International Center for Ethics in the Sciences and Humanities (IZEW)

Educational Materials for Teachers: Ethics of Digitalization and Artificial Intelligence

The IZEW is developing teaching materials for teachers at German schools in the context of the digital transformation. The ethical reflection of media phenomena in the digital world guides the creation of teaching concepts and materials. The current focus is on topics of security risks for children and youth online and the risk of discrimination through artificial intelligence.

IZEW-Team

  • PD Dr. Jessica Heesen (Project leader)
  • Laura Schelenz  (Project research associate)

Funding

June 2023 - October 2024

 

Project description

As part of TüDiTeach 2.0 and in cooperation with the Tübingen School of Education (TüSE), the IZEW is developing teaching materials for teachers at German schools in the context of digital transformation. The materials support teachers in dealing with previously underexposed topics of digital life, media use, and new developments in connection with artificial intelligence. While schools are well equipped with existing materials for their traditional subject areas, there is a need among teachers for knowledge and concepts to reflect on phenomena such as security risks and discrimination against children and youth in their use of digital media.
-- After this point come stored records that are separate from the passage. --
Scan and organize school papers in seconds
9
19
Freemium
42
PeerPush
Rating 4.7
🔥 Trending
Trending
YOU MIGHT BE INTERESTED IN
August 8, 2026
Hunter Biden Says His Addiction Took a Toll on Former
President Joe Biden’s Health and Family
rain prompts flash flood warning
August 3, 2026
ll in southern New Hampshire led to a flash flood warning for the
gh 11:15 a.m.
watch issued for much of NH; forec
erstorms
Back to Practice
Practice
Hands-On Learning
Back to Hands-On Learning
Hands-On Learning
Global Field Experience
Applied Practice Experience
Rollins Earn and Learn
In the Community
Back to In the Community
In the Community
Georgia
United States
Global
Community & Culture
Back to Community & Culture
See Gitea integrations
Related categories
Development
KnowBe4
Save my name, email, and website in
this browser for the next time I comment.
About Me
To support teachers, the IZEW sub-project is developing materials for ethical reflection on topics relating to digitalization and AI.

The thematic focus of the teaching materials currently includes (but will be continuously expanded)

- Online safety for children (interaction risks/content risks)

- Discrimination and artificial intelligence

The teaching materials are published internationally in publicly accessible repositories under the Creative Commons License CC BY-NC 4.0 Attribution-NonCommercial 4.0. In particular, they are aligned with the school curriculum in Baden-Württemberg (especially German, English and Ethics), but they can be adapted by teachers at schools throughout Germany and integrated into their own lesson plans.